### TASK OBJECTIVE
All entries below are to be copied precisely as they appear.

### DATA SUPPLIED
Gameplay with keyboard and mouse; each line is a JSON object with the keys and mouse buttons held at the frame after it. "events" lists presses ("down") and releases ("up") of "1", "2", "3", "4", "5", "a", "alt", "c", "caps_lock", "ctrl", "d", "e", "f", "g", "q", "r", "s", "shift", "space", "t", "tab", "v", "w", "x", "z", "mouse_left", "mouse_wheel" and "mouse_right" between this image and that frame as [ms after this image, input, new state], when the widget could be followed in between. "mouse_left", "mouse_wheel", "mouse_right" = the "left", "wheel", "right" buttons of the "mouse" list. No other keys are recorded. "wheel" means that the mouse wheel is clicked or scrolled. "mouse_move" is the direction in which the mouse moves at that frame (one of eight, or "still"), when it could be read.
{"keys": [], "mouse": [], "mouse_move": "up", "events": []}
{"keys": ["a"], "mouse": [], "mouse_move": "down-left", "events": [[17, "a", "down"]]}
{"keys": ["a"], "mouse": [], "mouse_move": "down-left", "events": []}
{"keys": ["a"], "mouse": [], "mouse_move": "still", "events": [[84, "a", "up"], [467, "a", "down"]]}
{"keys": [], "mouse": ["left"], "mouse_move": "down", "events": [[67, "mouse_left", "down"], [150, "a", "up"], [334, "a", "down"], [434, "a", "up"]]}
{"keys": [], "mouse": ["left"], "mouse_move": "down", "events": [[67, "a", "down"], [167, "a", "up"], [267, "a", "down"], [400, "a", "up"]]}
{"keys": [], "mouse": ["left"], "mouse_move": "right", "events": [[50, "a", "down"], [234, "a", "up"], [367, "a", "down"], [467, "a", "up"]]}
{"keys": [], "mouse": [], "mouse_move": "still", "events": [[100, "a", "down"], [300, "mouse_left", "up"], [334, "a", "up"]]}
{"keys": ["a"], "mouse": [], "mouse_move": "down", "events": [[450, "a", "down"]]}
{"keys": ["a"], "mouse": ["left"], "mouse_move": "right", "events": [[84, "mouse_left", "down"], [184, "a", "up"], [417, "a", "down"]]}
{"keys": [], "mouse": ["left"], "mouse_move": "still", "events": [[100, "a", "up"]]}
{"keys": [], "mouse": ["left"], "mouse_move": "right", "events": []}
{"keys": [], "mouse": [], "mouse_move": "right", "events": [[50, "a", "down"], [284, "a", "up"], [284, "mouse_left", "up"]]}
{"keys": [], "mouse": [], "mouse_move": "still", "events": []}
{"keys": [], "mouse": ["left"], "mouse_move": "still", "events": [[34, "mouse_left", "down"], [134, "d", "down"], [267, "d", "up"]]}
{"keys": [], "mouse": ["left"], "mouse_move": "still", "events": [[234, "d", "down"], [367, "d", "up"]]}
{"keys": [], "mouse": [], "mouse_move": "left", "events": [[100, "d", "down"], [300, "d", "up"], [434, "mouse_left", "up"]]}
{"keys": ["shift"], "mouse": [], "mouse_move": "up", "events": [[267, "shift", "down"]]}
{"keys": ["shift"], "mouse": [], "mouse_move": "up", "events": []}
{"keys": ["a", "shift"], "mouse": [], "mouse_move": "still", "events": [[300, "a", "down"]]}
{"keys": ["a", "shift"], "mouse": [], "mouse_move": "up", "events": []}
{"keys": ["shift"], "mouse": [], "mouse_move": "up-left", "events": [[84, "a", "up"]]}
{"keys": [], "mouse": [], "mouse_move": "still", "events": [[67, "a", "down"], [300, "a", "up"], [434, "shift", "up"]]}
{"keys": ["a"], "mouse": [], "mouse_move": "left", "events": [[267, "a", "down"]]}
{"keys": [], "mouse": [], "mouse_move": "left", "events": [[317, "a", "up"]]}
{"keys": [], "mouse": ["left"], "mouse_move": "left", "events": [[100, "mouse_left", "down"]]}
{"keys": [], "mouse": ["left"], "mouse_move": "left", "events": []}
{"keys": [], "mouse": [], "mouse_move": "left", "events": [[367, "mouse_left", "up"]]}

### WRITTEN RESPONSE
Gameplay with keyboard and mouse; each line is a JSON object with the keys and mouse buttons held at the frame after it. "events" lists presses ("down") and releases ("up") of "1", "2", "3", "4", "5", "a", "alt", "c", "caps_lock", "ctrl", "d", "e", "f", "g", "q", "r", "s", "shift", "space", "t", "tab", "v", "w", "x", "z", "mouse_left", "mouse_wheel" and "mouse_right" between this image and that frame as [ms after this image, input, new state], when the widget could be followed in between. "mouse_left", "mouse_wheel", "mouse_right" = the "left", "wheel", "right" buttons of the "mouse" list. No other keys are recorded. "wheel" means that the mouse wheel is clicked or scrolled. "mouse_move" is the direction in which the mouse moves at that frame (one of eight, or "still"), when it could be read.
{"keys": [], "mouse": [], "mouse_move": "up", "events": []}
{"keys": ["a"], "mouse": [], "mouse_move": "down-left", "events": [[17, "a", "down"]]}
{"keys": ["a"], "mouse": [], "mouse_move": "down-left", "events": []}
{"keys": ["a"], "mouse": [], "mouse_move": "still", "events": [[84, "a", "up"], [467, "a", "down"]]}
{"keys": [], "mouse": ["left"], "mouse_move": "down", "events": [[67, "mouse_left", "down"], [150, "a", "up"], [334, "a", "down"], [434, "a", "up"]]}
{"keys": [], "mouse": ["left"], "mouse_move": "down", "events": [[67, "a", "down"], [167, "a", "up"], [267, "a", "down"], [400, "a", "up"]]}
{"keys": [], "mouse": ["left"], "mouse_move": "right", "events": [[50, "a", "down"], [234, "a", "up"], [367, "a", "down"], [467, "a", "up"]]}
{"keys": [], "mouse": [], "mouse_move": "still", "events": [[100, "a", "down"], [300, "mouse_left", "up"], [334, "a", "up"]]}
{"keys": ["a"], "mouse": [], "mouse_move": "down", "events": [[450, "a", "down"]]}
{"keys": ["a"], "mouse": ["left"], "mouse_move": "right", "events": [[84, "mouse_left", "down"], [184, "a", "up"], [417, "a", "down"]]}
{"keys": [], "mouse": ["left"], "mouse_move": "still", "events": [[100, "a", "up"]]}
{"keys": [], "mouse": ["left"], "mouse_move": "right", "events": []}
{"keys": [], "mouse": [], "mouse_move": "right", "events": [[50, "a", "down"], [284, "a", "up"], [284, "mouse_left", "up"]]}
{"keys": [], "mouse": [], "mouse_move": "still", "events": []}
{"keys": [], "mouse": ["left"], "mouse_move": "still", "events": [[34, "mouse_left", "down"], [134, "d", "down"], [267, "d", "up"]]}
{"keys": [], "mouse": ["left"], "mouse_move": "still", "events": [[234, "d", "down"], [367, "d", "up"]]}
{"keys": [], "mouse": [], "mouse_move": "left", "events": [[100, "d", "down"], [300, "d", "up"], [434, "mouse_left", "up"]]}
{"keys": ["shift"], "mouse": [], "mouse_move": "up", "events": [[267, "shift", "down"]]}
{"keys": ["shift"], "mouse": [], "mouse_move": "up", "events": []}
{"keys": ["a", "shift"], "mouse": [], "mouse_move": "still", "events": [[300, "a", "down"]]}
{"keys": ["a", "shift"], "mouse": [], "mouse_move": "up", "events": []}
{"keys": ["shift"], "mouse": [], "mouse_move": "up-left", "events": [[84, "a", "up"]]}
{"keys": [], "mouse": [], "mouse_move": "still", "events": [[67, "a", "down"], [300, "a", "up"], [434, "shift", "up"]]}
{"keys": ["a"], "mouse": [], "mouse_move": "left", "events": [[267, "a", "down"]]}
{"keys": [], "mouse": [], "mouse_move": "left", "events": [[317, "a", "up"]]}
{"keys": [], "mouse": ["left"], "mouse_move": "left", "events": [[100, "mouse_left", "down"]]}
{"keys": [], "mouse": ["left"], "mouse_move": "left", "events": []}
{"keys": [], "mouse": [], "mouse_move": "left", "events": [[367, "mouse_left", "up"]]}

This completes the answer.